# Problem description:
Below are entries. Copy exactly the lines running from the line that holds "තැන් ලිස්ට් එකක්" to the line that holds "Ayrıca Bakınız", with both ends included.

Input for this task: Begin

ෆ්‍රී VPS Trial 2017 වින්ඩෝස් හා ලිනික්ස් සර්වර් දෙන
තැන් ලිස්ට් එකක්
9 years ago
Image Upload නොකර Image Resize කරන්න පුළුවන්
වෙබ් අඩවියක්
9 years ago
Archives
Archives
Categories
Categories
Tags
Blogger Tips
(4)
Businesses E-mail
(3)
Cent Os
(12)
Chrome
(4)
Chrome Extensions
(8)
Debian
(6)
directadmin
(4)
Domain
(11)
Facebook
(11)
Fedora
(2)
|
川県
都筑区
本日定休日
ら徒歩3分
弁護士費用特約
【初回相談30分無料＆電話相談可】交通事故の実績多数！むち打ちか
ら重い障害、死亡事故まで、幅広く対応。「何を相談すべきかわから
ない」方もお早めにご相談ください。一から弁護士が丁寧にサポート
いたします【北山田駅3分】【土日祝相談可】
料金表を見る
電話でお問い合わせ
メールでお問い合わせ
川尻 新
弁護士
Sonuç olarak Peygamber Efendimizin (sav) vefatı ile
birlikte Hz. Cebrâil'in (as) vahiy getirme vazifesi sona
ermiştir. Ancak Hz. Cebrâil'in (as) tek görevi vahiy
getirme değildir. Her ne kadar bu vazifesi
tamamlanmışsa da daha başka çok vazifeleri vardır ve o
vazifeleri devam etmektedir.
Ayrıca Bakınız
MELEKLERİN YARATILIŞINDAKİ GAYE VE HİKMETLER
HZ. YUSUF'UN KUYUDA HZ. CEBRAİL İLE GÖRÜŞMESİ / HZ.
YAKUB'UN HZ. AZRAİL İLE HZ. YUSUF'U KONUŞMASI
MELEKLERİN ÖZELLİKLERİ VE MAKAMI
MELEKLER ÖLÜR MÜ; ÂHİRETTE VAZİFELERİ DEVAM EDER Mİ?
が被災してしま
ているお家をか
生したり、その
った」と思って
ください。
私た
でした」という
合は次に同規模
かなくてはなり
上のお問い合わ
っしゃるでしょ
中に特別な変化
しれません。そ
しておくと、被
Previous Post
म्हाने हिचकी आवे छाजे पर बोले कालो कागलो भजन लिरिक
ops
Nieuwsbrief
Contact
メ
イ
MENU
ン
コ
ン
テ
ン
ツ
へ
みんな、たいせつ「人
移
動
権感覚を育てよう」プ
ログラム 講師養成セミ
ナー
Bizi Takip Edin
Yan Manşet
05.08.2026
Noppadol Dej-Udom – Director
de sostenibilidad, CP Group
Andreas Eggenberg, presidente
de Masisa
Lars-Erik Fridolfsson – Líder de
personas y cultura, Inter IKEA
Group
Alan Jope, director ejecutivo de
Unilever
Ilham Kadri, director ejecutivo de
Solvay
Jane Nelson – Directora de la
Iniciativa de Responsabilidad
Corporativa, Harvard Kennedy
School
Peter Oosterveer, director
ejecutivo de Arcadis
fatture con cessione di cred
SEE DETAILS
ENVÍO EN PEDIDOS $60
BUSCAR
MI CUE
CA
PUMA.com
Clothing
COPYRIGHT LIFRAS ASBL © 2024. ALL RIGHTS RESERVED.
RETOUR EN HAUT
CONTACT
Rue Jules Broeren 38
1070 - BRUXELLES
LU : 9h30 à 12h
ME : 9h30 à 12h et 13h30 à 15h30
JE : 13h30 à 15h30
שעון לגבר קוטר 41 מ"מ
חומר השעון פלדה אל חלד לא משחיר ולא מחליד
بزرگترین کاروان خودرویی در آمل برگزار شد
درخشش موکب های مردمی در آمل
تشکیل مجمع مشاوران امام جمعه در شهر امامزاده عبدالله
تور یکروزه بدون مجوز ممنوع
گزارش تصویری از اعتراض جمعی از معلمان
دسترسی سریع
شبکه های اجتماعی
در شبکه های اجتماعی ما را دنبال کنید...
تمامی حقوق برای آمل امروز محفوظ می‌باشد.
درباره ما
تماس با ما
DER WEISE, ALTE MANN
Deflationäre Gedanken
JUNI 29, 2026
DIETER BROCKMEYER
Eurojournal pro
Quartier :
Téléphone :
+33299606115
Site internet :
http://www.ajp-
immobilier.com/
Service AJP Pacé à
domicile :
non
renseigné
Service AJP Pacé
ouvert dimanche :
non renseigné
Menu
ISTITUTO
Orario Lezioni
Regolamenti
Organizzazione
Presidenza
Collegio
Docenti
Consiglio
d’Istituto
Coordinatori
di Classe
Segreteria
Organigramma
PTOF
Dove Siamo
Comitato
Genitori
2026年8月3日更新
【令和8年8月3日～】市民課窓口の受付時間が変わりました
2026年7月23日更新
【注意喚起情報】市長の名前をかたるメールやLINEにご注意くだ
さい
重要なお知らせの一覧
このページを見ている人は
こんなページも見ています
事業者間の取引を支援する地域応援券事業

Input for this task: End

# Solution to this task:
තැන් ලිස්ට් එකක්
9 years ago
Image Upload නොකර Image Resize කරන්න පුළුවන්
වෙබ් අඩවියක්
9 years ago
Archives
Archives
Categories
Categories
Tags
Blogger Tips
(4)
Businesses E-mail
(3)
Cent Os
(12)
Chrome
(4)
Chrome Extensions
(8)
Debian
(6)
directadmin
(4)
Domain
(11)
Facebook
(11)
Fedora
(2)
|
川県
都筑区
本日定休日
ら徒歩3分
弁護士費用特約
【初回相談30分無料＆電話相談可】交通事故の実績多数！むち打ちか
ら重い障害、死亡事故まで、幅広く対応。「何を相談すべきかわから
ない」方もお早めにご相談ください。一から弁護士が丁寧にサポート
いたします【北山田駅3分】【土日祝相談可】
料金表を見る
電話でお問い合わせ
メールでお問い合わせ
川尻 新
弁護士
Sonuç olarak Peygamber Efendimizin (sav) vefatı ile
birlikte Hz. Cebrâil'in (as) vahiy getirme vazifesi sona
ermiştir. Ancak Hz. Cebrâil'in (as) tek görevi vahiy
getirme değildir. Her ne kadar bu vazifesi
tamamlanmışsa da daha başka çok vazifeleri vardır ve o
vazifeleri devam etmektedir.
Ayrıca Bakınız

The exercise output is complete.